▶ Problem: Return the full listing unchanged, apart from leaving out its images.

▶ The data:
►

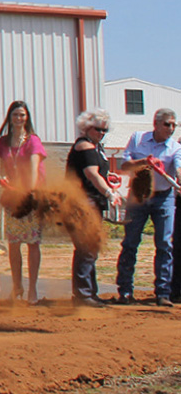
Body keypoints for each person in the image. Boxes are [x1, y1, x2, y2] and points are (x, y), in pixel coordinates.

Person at [117, 108, 181, 307]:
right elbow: (124, 165)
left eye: (173, 125)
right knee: (130, 243)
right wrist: (144, 162)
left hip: (164, 198)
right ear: (156, 124)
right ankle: (125, 291)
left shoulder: (175, 147)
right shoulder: (138, 139)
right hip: (138, 197)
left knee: (164, 245)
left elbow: (178, 168)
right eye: (167, 124)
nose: (170, 129)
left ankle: (163, 293)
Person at [65, 108, 120, 307]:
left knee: (90, 247)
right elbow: (91, 174)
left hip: (91, 202)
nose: (102, 133)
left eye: (105, 130)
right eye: (98, 129)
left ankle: (88, 292)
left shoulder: (96, 148)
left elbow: (99, 175)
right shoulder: (85, 147)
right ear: (87, 127)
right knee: (86, 247)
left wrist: (108, 182)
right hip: (82, 204)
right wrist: (108, 192)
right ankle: (83, 294)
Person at [0, 100, 46, 305]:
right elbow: (2, 168)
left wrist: (30, 193)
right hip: (12, 198)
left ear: (27, 118)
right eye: (15, 115)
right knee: (14, 243)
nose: (19, 119)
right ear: (10, 118)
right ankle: (17, 287)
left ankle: (32, 289)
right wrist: (5, 181)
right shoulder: (3, 142)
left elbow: (34, 169)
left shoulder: (33, 140)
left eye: (22, 115)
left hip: (31, 198)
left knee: (33, 243)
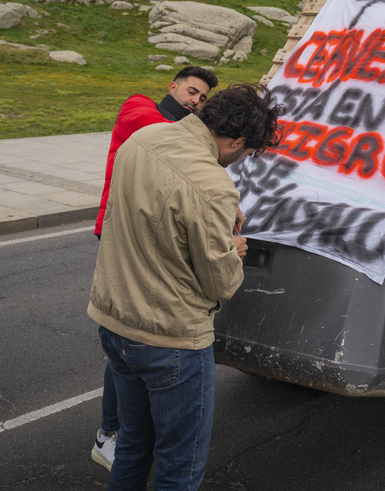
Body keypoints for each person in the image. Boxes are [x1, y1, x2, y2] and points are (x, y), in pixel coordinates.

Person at [88, 83, 281, 491]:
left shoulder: (143, 138)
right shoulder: (211, 185)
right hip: (169, 339)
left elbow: (151, 213)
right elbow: (220, 283)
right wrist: (232, 248)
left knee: (132, 447)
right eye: (245, 153)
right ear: (238, 141)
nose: (239, 160)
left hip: (113, 320)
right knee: (180, 466)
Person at [90, 66, 218, 472]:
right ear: (173, 86)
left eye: (202, 99)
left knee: (126, 337)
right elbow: (160, 133)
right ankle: (109, 432)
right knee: (128, 335)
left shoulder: (176, 127)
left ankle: (117, 430)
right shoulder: (139, 109)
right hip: (121, 227)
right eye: (191, 92)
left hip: (144, 227)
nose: (195, 101)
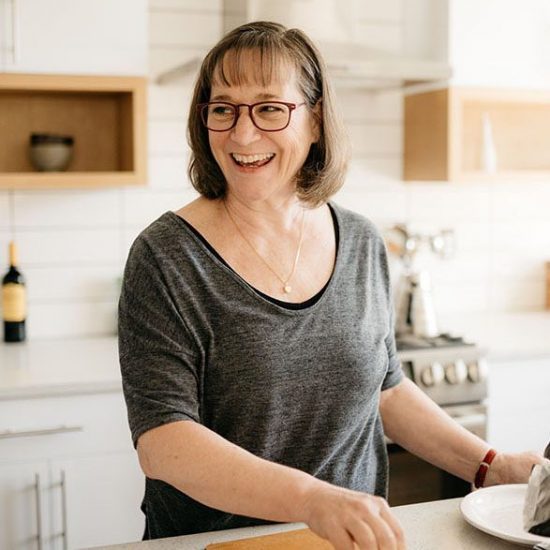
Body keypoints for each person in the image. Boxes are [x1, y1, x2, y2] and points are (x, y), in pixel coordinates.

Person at [118, 21, 541, 550]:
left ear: (315, 121)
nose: (242, 135)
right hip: (218, 543)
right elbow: (164, 442)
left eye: (270, 108)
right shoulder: (166, 256)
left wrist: (490, 465)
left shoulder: (361, 240)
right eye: (223, 109)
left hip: (351, 542)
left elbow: (385, 389)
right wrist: (313, 499)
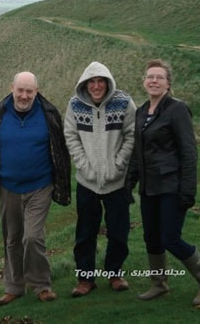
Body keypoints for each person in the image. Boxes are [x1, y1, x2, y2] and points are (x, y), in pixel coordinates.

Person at [125, 59, 200, 308]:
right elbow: (138, 152)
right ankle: (159, 284)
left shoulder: (178, 110)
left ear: (168, 83)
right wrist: (129, 184)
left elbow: (189, 153)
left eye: (159, 77)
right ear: (144, 81)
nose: (153, 80)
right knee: (152, 238)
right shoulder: (141, 111)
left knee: (171, 238)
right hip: (149, 188)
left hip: (171, 186)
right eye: (149, 76)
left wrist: (188, 190)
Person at [0, 71, 71, 306]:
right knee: (12, 239)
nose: (24, 96)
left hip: (40, 186)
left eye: (29, 91)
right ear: (12, 88)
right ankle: (14, 287)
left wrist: (62, 184)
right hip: (8, 188)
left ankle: (41, 285)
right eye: (20, 90)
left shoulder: (48, 114)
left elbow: (60, 150)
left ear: (37, 91)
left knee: (33, 237)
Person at [64, 61, 136, 297]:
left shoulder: (124, 102)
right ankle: (85, 279)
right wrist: (84, 167)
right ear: (85, 83)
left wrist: (119, 165)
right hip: (87, 182)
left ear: (107, 82)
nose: (96, 86)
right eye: (92, 82)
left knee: (118, 230)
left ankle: (114, 273)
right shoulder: (75, 105)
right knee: (85, 232)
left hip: (117, 181)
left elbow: (131, 135)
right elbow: (71, 136)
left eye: (100, 81)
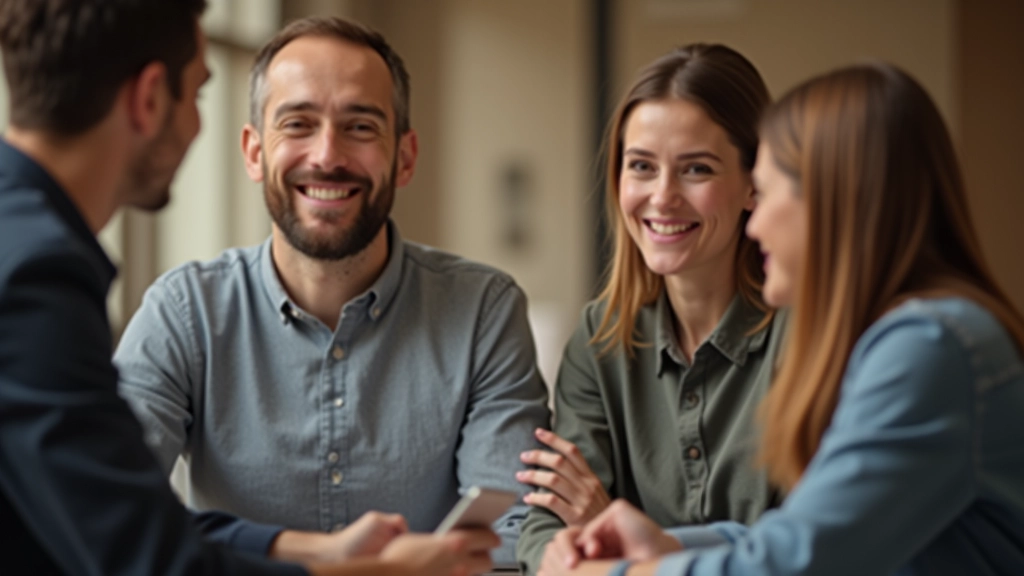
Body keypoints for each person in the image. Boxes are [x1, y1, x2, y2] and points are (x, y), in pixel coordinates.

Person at [0, 1, 498, 574]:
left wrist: (301, 546)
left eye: (359, 125)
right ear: (149, 97)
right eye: (199, 94)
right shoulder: (36, 275)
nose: (195, 127)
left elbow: (110, 506)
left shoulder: (23, 248)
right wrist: (378, 571)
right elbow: (137, 554)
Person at [540, 63, 1024, 575]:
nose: (757, 224)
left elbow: (797, 563)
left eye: (767, 194)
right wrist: (672, 545)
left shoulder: (927, 345)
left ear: (840, 201)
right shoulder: (921, 336)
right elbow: (811, 531)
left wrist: (616, 574)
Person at [113, 15, 550, 566]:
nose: (326, 155)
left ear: (406, 156)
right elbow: (109, 505)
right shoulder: (184, 313)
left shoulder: (484, 311)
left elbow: (513, 527)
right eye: (297, 124)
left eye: (360, 127)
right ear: (253, 152)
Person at [516, 44, 786, 575]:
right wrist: (567, 550)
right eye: (641, 166)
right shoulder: (600, 337)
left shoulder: (809, 331)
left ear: (754, 183)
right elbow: (548, 519)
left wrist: (643, 541)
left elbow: (811, 539)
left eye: (696, 169)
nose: (661, 197)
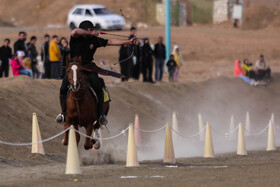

◄

▶ Exercise answer:
Body keypoints for each person in the image. Boxes are [x1, y1, x2, y2] and points are (x, y), in pixel coordinates.

Person at [117, 108, 181, 307]:
right elbow: (124, 165)
left eye: (173, 125)
right knee: (130, 243)
right wrist: (144, 162)
left hip: (164, 198)
right ear: (156, 124)
right ankle: (125, 291)
left shoulder: (175, 147)
right shoulder: (138, 139)
right hip: (138, 197)
left knee: (164, 245)
left elbow: (178, 168)
right eye: (167, 124)
nose: (170, 129)
left ankle: (163, 293)
Person at [65, 108, 120, 307]:
left knee: (90, 247)
right elbow: (91, 174)
left hip: (91, 202)
nose: (102, 133)
left eye: (105, 130)
right eye: (98, 129)
left ankle: (88, 292)
left shoulder: (96, 148)
left elbow: (99, 175)
right shoulder: (85, 147)
right ear: (87, 127)
right knee: (86, 247)
left wrist: (108, 182)
right hip: (82, 204)
right wrist: (108, 192)
right ankle: (83, 294)
Person at [0, 100, 46, 305]:
right elbow: (2, 168)
left wrist: (30, 193)
right hip: (12, 198)
left ear: (27, 118)
right eye: (15, 115)
right knee: (14, 243)
nose: (19, 119)
right ear: (10, 118)
right ankle: (17, 287)
left ankle: (32, 289)
right wrist: (5, 181)
right shoulder: (3, 142)
left elbow: (34, 169)
left shoulder: (33, 140)
left eye: (22, 115)
left hip: (31, 198)
left knee: (33, 243)
Body keypoints for each person in the image. Boxes are [x1, y1, x2, y2] and points are (x, y), in pixel coordinates.

Person at [88, 83, 281, 491]:
left shoulder: (143, 138)
right shoulder: (211, 185)
right hip: (169, 339)
left elbow: (151, 213)
right elbow: (220, 283)
right wrist: (232, 248)
left knee: (132, 447)
right eye: (245, 153)
right ear: (238, 141)
nose: (239, 160)
left hip: (113, 320)
right knee: (180, 466)
Person at [90, 66, 218, 472]:
right ear: (173, 86)
left eye: (202, 99)
left knee: (126, 337)
right elbow: (160, 133)
right ankle: (109, 432)
right knee: (128, 335)
left shoulder: (176, 127)
left ankle: (117, 430)
right shoulder: (139, 109)
right hip: (121, 227)
right eye: (191, 92)
left hip: (144, 227)
nose: (195, 101)
Body keypoints for each person in the image. Boxes are [x1, y1, x2, y2] and points are (x, y), in pixel coordinates.

Person at [118, 21, 541, 550]:
left ear: (315, 121)
nose: (242, 135)
right hip: (218, 543)
right elbow: (164, 442)
left eye: (270, 108)
right shoulder: (166, 256)
left wrist: (490, 465)
left shoulder: (361, 240)
right eye: (223, 109)
left hip: (351, 542)
left elbow: (385, 389)
right wrist: (313, 499)
Body keypoints for each person in the image. Boxes are [x1, y1, x2, y2] and points are (x, y), in pixel coordinates.

Person at [125, 59, 200, 308]:
right elbow: (138, 152)
right ankle: (159, 284)
left shoulder: (178, 110)
left ear: (168, 83)
right wrist: (129, 184)
left elbow: (189, 153)
left eye: (159, 77)
right ear: (144, 81)
nose: (153, 80)
right knee: (152, 238)
right shoulder: (141, 111)
left knee: (171, 238)
right hip: (149, 188)
left hip: (171, 186)
right eye: (149, 76)
left wrist: (188, 190)
Person at [0, 71, 71, 306]:
right knee: (12, 239)
nose: (24, 96)
left hip: (40, 186)
left eye: (29, 91)
right ear: (12, 88)
right ankle: (14, 287)
left wrist: (62, 184)
right hip: (8, 188)
left ankle: (41, 285)
right eye: (20, 90)
left shoulder: (48, 114)
left elbow: (60, 150)
left ear: (37, 91)
left knee: (33, 237)
Person at [64, 61, 136, 297]:
left shoulder: (124, 102)
right ankle: (85, 279)
right wrist: (84, 167)
right ear: (85, 83)
left wrist: (119, 165)
right hip: (87, 182)
left ear: (107, 82)
nose: (96, 86)
right eye: (92, 82)
left knee: (118, 230)
left ankle: (114, 273)
right shoulder: (75, 105)
right knee: (85, 232)
left hip: (117, 181)
left elbow: (131, 135)
right elbow: (71, 136)
left eye: (100, 81)
Body keypoints for each person in the image. Boxes are [x1, y1, x2, y2] and points are (x, y), in pixel coordinates.

Person at [0, 1, 498, 574]:
left wrist: (301, 546)
left eye: (359, 125)
right ear: (149, 97)
right eye: (199, 94)
right shoulder: (36, 275)
nose: (195, 127)
left elbow: (110, 506)
left shoulder: (23, 248)
right wrist: (378, 571)
right elbow: (137, 554)
Person at [540, 63, 1024, 575]:
nose: (757, 224)
left elbow: (797, 563)
left eye: (767, 194)
right wrist: (672, 545)
left shoulder: (927, 345)
left ear: (840, 201)
right shoulder: (921, 336)
right elbow: (811, 531)
left wrist: (616, 574)
Person at [113, 15, 550, 566]:
nose: (326, 155)
left ear: (406, 156)
right elbow: (109, 505)
right shoulder: (184, 313)
left shoulder: (484, 311)
left elbow: (513, 527)
right eye: (297, 124)
left eye: (360, 127)
right ear: (253, 152)
Person at [516, 44, 786, 575]:
right wrist: (567, 550)
right eye: (641, 166)
right shoulder: (600, 337)
left shoulder: (809, 331)
left ear: (754, 183)
right elbow: (548, 519)
left wrist: (643, 541)
left elbow: (811, 539)
left eye: (696, 169)
nose: (661, 197)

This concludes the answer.